BRIEF
In the copy, include every record below exactly as it appears, but no pictures.

EXCERPTED DATA
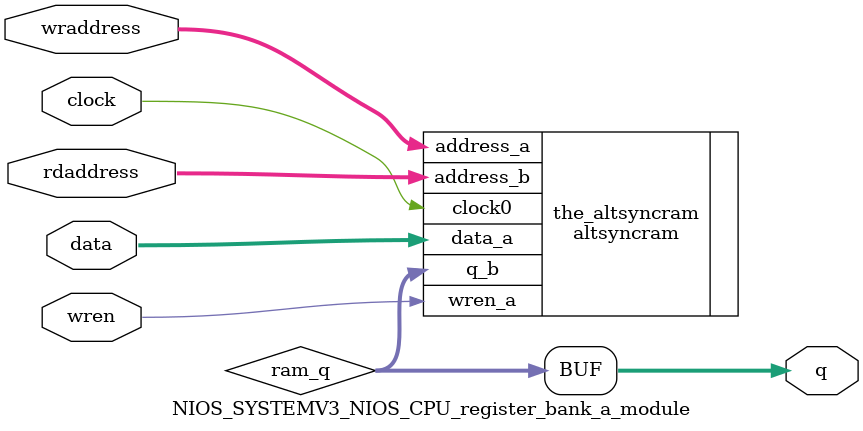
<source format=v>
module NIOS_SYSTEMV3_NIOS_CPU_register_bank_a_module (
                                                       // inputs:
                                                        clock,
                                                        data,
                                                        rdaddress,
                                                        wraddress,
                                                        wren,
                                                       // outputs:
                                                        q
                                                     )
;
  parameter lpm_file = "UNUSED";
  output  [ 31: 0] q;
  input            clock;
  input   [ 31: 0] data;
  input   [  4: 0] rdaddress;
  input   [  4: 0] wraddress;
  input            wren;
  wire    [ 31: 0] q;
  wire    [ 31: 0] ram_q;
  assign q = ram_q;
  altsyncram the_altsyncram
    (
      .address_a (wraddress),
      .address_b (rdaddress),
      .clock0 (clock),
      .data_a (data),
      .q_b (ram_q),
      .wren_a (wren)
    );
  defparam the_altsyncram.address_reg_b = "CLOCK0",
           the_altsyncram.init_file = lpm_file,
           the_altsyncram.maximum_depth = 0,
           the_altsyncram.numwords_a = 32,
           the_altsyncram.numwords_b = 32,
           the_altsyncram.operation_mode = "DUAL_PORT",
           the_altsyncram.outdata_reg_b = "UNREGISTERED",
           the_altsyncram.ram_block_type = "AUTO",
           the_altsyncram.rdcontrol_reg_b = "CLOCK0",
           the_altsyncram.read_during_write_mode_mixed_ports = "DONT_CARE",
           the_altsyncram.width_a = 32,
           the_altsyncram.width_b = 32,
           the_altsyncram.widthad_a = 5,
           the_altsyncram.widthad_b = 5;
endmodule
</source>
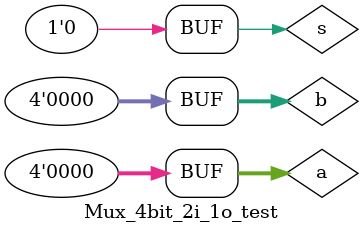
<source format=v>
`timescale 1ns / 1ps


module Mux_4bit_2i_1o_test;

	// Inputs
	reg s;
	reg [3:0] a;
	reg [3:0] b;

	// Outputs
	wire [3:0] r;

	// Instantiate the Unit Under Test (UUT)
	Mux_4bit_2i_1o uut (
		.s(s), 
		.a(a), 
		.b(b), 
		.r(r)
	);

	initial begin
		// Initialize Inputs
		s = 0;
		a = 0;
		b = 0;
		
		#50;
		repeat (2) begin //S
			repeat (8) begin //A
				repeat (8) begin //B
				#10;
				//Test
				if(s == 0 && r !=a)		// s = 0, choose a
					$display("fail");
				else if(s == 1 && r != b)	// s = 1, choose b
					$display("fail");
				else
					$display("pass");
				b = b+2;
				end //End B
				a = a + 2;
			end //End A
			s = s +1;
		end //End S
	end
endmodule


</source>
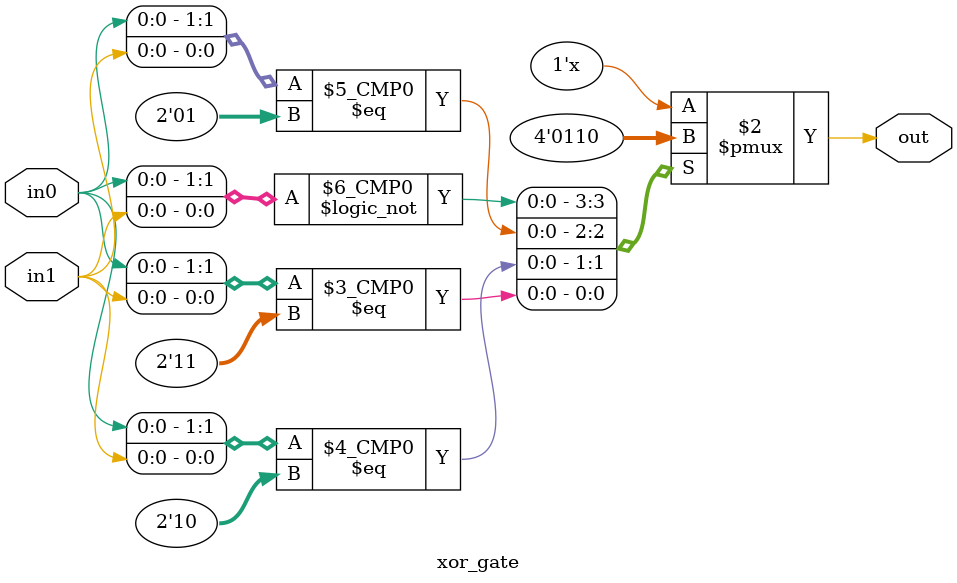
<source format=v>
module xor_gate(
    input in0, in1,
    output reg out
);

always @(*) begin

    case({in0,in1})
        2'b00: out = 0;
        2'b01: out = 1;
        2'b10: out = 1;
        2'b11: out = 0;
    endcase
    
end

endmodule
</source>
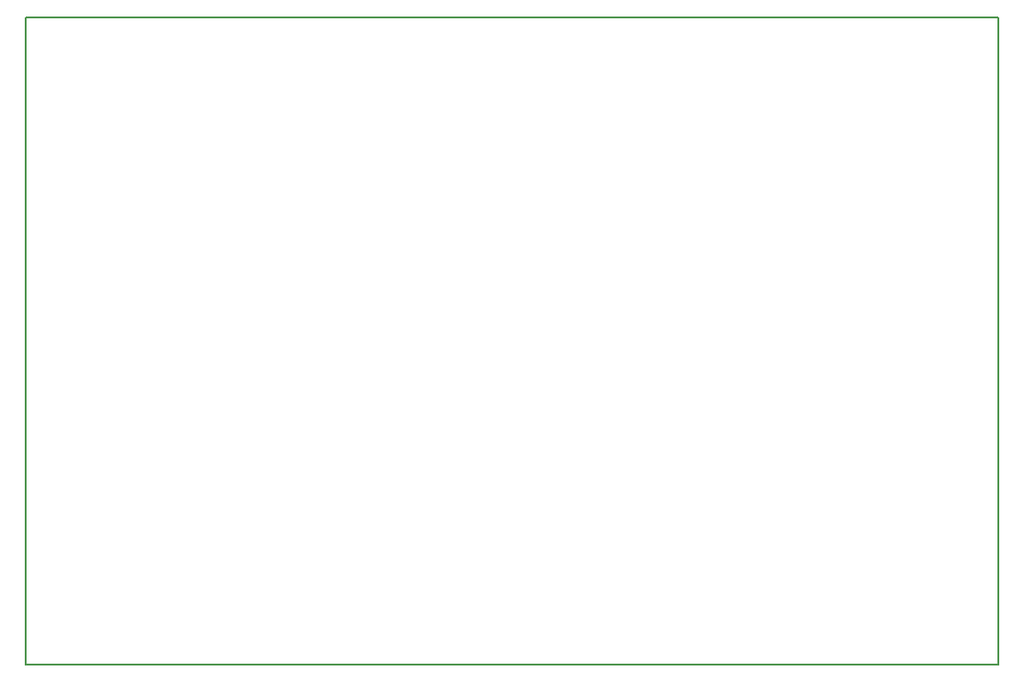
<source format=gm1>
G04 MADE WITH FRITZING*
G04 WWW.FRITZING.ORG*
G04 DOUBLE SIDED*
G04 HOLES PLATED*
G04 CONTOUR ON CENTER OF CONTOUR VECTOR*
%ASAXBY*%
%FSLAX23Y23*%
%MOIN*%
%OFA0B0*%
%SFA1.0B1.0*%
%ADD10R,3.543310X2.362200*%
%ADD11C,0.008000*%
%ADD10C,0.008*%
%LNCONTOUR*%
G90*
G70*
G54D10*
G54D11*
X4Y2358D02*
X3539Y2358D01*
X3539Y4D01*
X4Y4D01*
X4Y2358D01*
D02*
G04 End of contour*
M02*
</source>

SOLUTION TO THIS EXERCISE
<source format=v>
module NIOS_SYSTEMV3_NIOS_CPU_register_bank_a_module (
                                                       // inputs:
                                                        clock,
                                                        data,
                                                        rdaddress,
                                                        wraddress,
                                                        wren,
                                                       // outputs:
                                                        q
                                                     )
;
  parameter lpm_file = "UNUSED";
  output  [ 31: 0] q;
  input            clock;
  input   [ 31: 0] data;
  input   [  4: 0] rdaddress;
  input   [  4: 0] wraddress;
  input            wren;
  wire    [ 31: 0] q;
  wire    [ 31: 0] ram_q;
  assign q = ram_q;
  altsyncram the_altsyncram
    (
      .address_a (wraddress),
      .address_b (rdaddress),
      .clock0 (clock),
      .data_a (data),
      .q_b (ram_q),
      .wren_a (wren)
    );
  defparam the_altsyncram.address_reg_b = "CLOCK0",
           the_altsyncram.init_file = lpm_file,
           the_altsyncram.maximum_depth = 0,
           the_altsyncram.numwords_a = 32,
           the_altsyncram.numwords_b = 32,
           the_altsyncram.operation_mode = "DUAL_PORT",
           the_altsyncram.outdata_reg_b = "UNREGISTERED",
           the_altsyncram.ram_block_type = "AUTO",
           the_altsyncram.rdcontrol_reg_b = "CLOCK0",
           the_altsyncram.read_during_write_mode_mixed_ports = "DONT_CARE",
           the_altsyncram.width_a = 32,
           the_altsyncram.width_b = 32,
           the_altsyncram.widthad_a = 5,
           the_altsyncram.widthad_b = 5;
endmodule
</source>
<source format=v>
`timescale 1ns / 1ps


module Mux_4bit_2i_1o_test;

	// Inputs
	reg s;
	reg [3:0] a;
	reg [3:0] b;

	// Outputs
	wire [3:0] r;

	// Instantiate the Unit Under Test (UUT)
	Mux_4bit_2i_1o uut (
		.s(s), 
		.a(a), 
		.b(b), 
		.r(r)
	);

	initial begin
		// Initialize Inputs
		s = 0;
		a = 0;
		b = 0;
		
		#50;
		repeat (2) begin //S
			repeat (8) begin //A
				repeat (8) begin //B
				#10;
				//Test
				if(s == 0 && r !=a)		// s = 0, choose a
					$display("fail");
				else if(s == 1 && r != b)	// s = 1, choose b
					$display("fail");
				else
					$display("pass");
				b = b+2;
				end //End B
				a = a + 2;
			end //End A
			s = s +1;
		end //End S
	end
endmodule


</source>
<source format=v>
module xor_gate(
    input in0, in1,
    output reg out
);

always @(*) begin

    case({in0,in1})
        2'b00: out = 0;
        2'b01: out = 1;
        2'b10: out = 1;
        2'b11: out = 0;
    endcase
    
end

endmodule
</source>
<source format=gm1>
G04 MADE WITH FRITZING*
G04 WWW.FRITZING.ORG*
G04 DOUBLE SIDED*
G04 HOLES PLATED*
G04 CONTOUR ON CENTER OF CONTOUR VECTOR*
%ASAXBY*%
%FSLAX23Y23*%
%MOIN*%
%OFA0B0*%
%SFA1.0B1.0*%
%ADD10R,3.543310X2.362200*%
%ADD11C,0.008000*%
%ADD10C,0.008*%
%LNCONTOUR*%
G90*
G70*
G54D10*
G54D11*
X4Y2358D02*
X3539Y2358D01*
X3539Y4D01*
X4Y4D01*
X4Y2358D01*
D02*
G04 End of contour*
M02*
</source>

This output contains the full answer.